18 May, 2009

the wakefulness of living things

I got contacts today. No one ever said how hard it was to try to get them in the first time. I sat there for almost 40 minutes trying to get those stupid, plastic discs to cling to my eyeball. But once I did, I felt like a rockstar. My life might be a little bit better because of them. I still love my glasses, though. It's just nice to be able to watch TV, read street signs and recognize faces without having to use those black frames.

I had breakfast for nearly two hours on Saturday morning with Tara and Emily S. I love the fact that even though we are all at such different stations in life (one of us is married and pregnant; one lives in a townhome and works at Caribou while going to school; one is going to Denver for the summer and then who knows what) we can still talk forever, like we used to. It was a good morning, good to be reminded that I love and appreciate them.
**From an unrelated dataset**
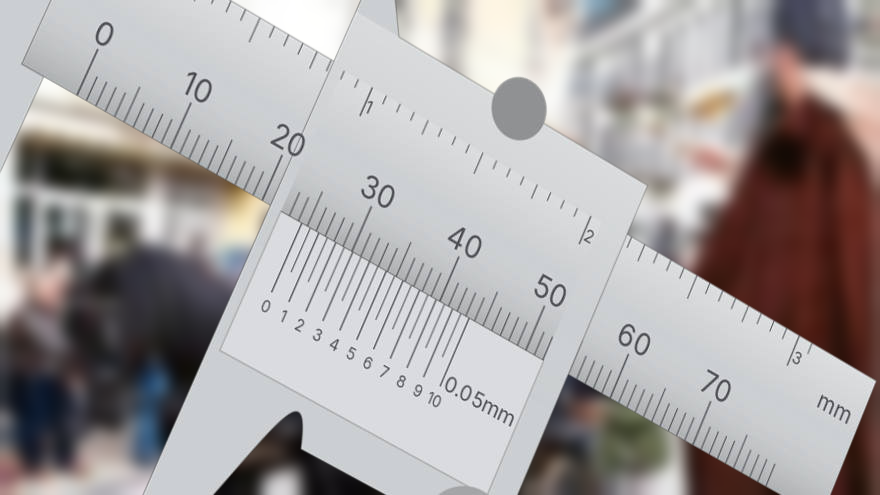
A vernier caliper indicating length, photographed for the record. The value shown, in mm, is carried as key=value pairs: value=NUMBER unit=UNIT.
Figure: value=24.4 unit=mm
I read this last night and remembered that I liked it. Emily gave me this book last year, I think.

"Happiness," Robert Hass

Because yesterday morning from the steamy window
we saw a pair of red foxes across the creek
eating the last windfall apples in the rain--
they looked up at us with their green eyes
long enough to symbolize the wakefulness of living things
and then went back to eating--

and because this morning
when she went into the gazebo with her black pen and yellow pad
to coax an inquisitive soul
from what she thinks of as the reluctance of matter,
I drove into town to drink tea in the cafe
and write notes in a journal--mist rose from the bay
like the luminous and indefinite aspect of intention,
and a small flock of tundra swans
for the second winter in a row was feeding on new grass
in the soaked fields; they symbolize mystery, I suppose,
they are also called whistling swans, are very white,
and their eyes are black--

and because the tea steamed in front of me,
and the notebook, turned to a new page,
was blank except for a faint blue idea of order,
I wrote: happiness! it is December, very cold,
we worke early this morning,
and lay in bed kissing,
our eyes squinched up like bats.

I read this poem and think, How sweet; Robert Hass and Brenda Hillman must be so peacefully pretentious.
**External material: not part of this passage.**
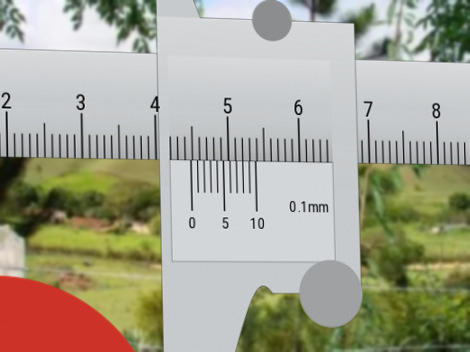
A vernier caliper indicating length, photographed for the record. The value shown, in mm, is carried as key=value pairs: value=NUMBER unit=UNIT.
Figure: value=44.8 unit=mm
Watching probably the GREATEST episode of "Gilmore Girls" right now with K & G: the one where Jess comes back and he's changed and he really loves her and wants the best for her now. That lopsided smile. Gets me every time.

Guion comes tomorrow! We are going hiking with the siblings in South Mountain State Park. Win was going to come, but he chose Prague over us. I guess I really don't blame him.

2 comments:

Rissa said...

Hey, good luck in Denver!

(You don't know me, but I guess I'd better explain myself. :) I think I stumbled upon your blog in one of its various incarnations ages and ages ago through a mutual friend--do you know Heather and Shane Deal? But I'm not a creepy stalker person. Just a fellow fan of Virginia Woolf and Willa Cather who has liked reading your bookish thoughts.)

Anyway, I just wanted to de-lurk to say have fun! and if you're ever in Loveland, about an hour north, you can stop by at The Little White House (where I live with three kindred spirits) for a free meal or two.